Vor rund zwei Jahren musste der Bundes-ARBÖ eine Patronatserklärung zugunsten des steirischen Fahrtechnikzentrums abgeben – also eine Ausfallhaftung übernehmen, um die Zahlungsfähigkeit zu sichern. Sie gilt bis Ende 2020.
Kolportierte Schulden in der Steiermark von über vier Millionen Euro will der Club nicht bestätigen, spricht aber von „geschäftsüblichen“ Vorgängen. Es werden Investitionen mit Pfandrechten abgesichert. Der millionenschwere Verkauf der Zentrale in der Wiener Mariahilferstraße habe jedenfalls damit nichts zu tun, wird betont. Intern werden immer wieder Forderungen laut, den steirischen Landesclub mittels eines Insolvenzverfahren zu sanieren.
Im Vorjahr übergab ARBÖ-Bundespräsident Heinz Hofer, selbst ein Steirer, nach zwölfjähriger Amtszeit an den Burgenländer Peter Rezar. Intern glauben manche nun, dass die schützende Hand über der Steiermark damit wegfallen könnte. Deshalb kommt es offenbar zur Eskalation.
Der ARBÖ versucht außerdem (mit der deutschen ARA) in die Flugrettung einzusteigen. Das Land Steiermark warf das Angebot allerdings (nicht rechtskräftig) aus dem Bieterrennen – weil es Probleme bei der Finanzierung geortet hat, was der Club bestreitet.
Zugleich sinken die Mitgliederzahlen. Insider berichten von nur noch 330.000 voll zahlenden Kunden, der ARBÖ beharrt auf offiziell insgesamt rund 400.000 Mitgliedern. Doch auch das sind 70.000 Personen weniger als noch vor acht Jahren.
Neue Investitionen
Generalsekretär Kumnig betont jedenfalls, dass es die kolportierten Einsparungen (wie Einstellung des Clubmagazins, Auflösung der Rechtsabteilung) derzeit nicht auf der Tagesordnung stehen. „Die ARBÖ-Bundesorganisation wird auch heuer wieder Investitionen von mehreren Millionen Euro für Infrastruktur wie Prüfzentren oder Fuhrpark tätigen“, sagt er zum KURIER.

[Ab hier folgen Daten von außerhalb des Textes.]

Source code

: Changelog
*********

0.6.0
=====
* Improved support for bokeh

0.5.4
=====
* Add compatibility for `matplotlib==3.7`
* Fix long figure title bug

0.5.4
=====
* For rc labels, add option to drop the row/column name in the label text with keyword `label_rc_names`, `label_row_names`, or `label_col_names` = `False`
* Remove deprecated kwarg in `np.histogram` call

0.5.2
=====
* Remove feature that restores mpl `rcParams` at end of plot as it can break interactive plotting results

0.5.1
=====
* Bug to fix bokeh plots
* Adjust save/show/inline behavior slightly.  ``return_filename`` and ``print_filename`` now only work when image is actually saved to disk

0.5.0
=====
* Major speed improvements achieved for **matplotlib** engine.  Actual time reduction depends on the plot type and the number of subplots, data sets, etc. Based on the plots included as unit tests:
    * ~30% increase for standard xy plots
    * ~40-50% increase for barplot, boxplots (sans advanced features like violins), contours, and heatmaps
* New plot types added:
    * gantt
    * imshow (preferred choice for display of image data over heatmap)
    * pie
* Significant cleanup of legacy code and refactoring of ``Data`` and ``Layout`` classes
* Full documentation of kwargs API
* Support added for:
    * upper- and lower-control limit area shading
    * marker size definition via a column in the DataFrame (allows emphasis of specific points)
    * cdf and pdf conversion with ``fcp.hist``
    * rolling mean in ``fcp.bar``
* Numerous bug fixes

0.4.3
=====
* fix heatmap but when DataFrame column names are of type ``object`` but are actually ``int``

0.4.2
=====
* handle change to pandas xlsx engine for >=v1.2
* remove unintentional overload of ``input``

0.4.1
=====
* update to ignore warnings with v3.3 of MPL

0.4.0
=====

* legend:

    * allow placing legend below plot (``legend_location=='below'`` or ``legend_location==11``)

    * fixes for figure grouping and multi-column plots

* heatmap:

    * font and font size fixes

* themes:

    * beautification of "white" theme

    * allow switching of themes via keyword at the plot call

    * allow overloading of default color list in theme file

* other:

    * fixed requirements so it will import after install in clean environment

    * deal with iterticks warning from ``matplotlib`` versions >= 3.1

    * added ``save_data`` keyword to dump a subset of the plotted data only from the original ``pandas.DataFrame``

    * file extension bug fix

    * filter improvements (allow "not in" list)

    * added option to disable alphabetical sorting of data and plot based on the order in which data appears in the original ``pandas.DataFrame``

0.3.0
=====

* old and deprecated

Kumnig sieht in der Steiermark seit 2014 sogar einen stetigen Aufwärtstrend: „Die Wirtschaftslage in der Steiermark hat sich verbessert und die Kundenzufriedenheit erhöht.“ Konkursüberlegungen bezeichnet Kumnig gar als „Absurdität“. Es gebe keine derartigen Überlegungen: „Im Gegenteil, es werden sowohl in der Steiermark als auch in ganz Österreich neue Prüfzentren eröffnet.“ Das Fahrtechnikzentrum Ludersdorf soll nun auf die Beine kommen.
Besonders bitter ist, dass die Konkurrenz Flügel bekommt. Aktuell hat der ÖAMTC mit über 2,1 Millionen Mitgliedern einen Rekordwert erreicht.